- _Your objective_: Reproduce every line of the data below without changing anything.

START Dataset records

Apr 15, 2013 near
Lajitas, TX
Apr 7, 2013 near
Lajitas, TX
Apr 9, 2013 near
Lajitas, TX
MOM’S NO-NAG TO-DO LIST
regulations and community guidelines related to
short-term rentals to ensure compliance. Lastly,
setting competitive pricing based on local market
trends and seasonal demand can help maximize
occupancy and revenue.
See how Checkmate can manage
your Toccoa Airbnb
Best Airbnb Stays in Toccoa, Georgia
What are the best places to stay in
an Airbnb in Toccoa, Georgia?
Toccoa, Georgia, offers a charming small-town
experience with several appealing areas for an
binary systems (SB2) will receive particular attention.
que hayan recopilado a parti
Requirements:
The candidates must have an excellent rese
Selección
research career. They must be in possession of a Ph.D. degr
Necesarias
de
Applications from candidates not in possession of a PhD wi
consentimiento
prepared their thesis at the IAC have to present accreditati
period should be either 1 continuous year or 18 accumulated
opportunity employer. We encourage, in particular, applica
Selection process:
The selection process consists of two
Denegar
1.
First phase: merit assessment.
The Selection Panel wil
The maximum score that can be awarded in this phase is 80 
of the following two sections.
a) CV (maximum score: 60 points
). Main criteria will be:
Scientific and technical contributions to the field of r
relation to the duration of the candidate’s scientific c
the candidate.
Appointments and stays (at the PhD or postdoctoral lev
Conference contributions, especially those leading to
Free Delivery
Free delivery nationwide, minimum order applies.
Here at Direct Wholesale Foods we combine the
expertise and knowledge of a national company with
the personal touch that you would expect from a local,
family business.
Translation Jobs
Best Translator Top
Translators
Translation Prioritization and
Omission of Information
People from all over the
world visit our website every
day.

END Dataset records

- _Output_:
Apr 15, 2013 near
Lajitas, TX
Apr 7, 2013 near
Lajitas, TX
Apr 9, 2013 near
Lajitas, TX
MOM’S NO-NAG TO-DO LIST
regulations and community guidelines related to
short-term rentals to ensure compliance. Lastly,
setting competitive pricing based on local market
trends and seasonal demand can help maximize
occupancy and revenue.
See how Checkmate can manage
your Toccoa Airbnb
Best Airbnb Stays in Toccoa, Georgia
What are the best places to stay in
an Airbnb in Toccoa, Georgia?
Toccoa, Georgia, offers a charming small-town
experience with several appealing areas for an
binary systems (SB2) will receive particular attention.
que hayan recopilado a parti
Requirements:
The candidates must have an excellent rese
Selección
research career. They must be in possession of a Ph.D. degr
Necesarias
de
Applications from candidates not in possession of a PhD wi
consentimiento
prepared their thesis at the IAC have to present accreditati
period should be either 1 continuous year or 18 accumulated
opportunity employer. We encourage, in particular, applica
Selection process:
The selection process consists of two
Denegar
1.
First phase: merit assessment.
The Selection Panel wil
The maximum score that can be awarded in this phase is 80 
of the following two sections.
a) CV (maximum score: 60 points
). Main criteria will be:
Scientific and technical contributions to the field of r
relation to the duration of the candidate’s scientific c
the candidate.
Appointments and stays (at the PhD or postdoctoral lev
Conference contributions, especially those leading to
Free Delivery
Free delivery nationwide, minimum order applies.
Here at Direct Wholesale Foods we combine the
expertise and knowledge of a national company with
the personal touch that you would expect from a local,
family business.
Translation Jobs
Best Translator Top
Translators
Translation Prioritization and
Omission of Information
People from all over the
world visit our website every
day.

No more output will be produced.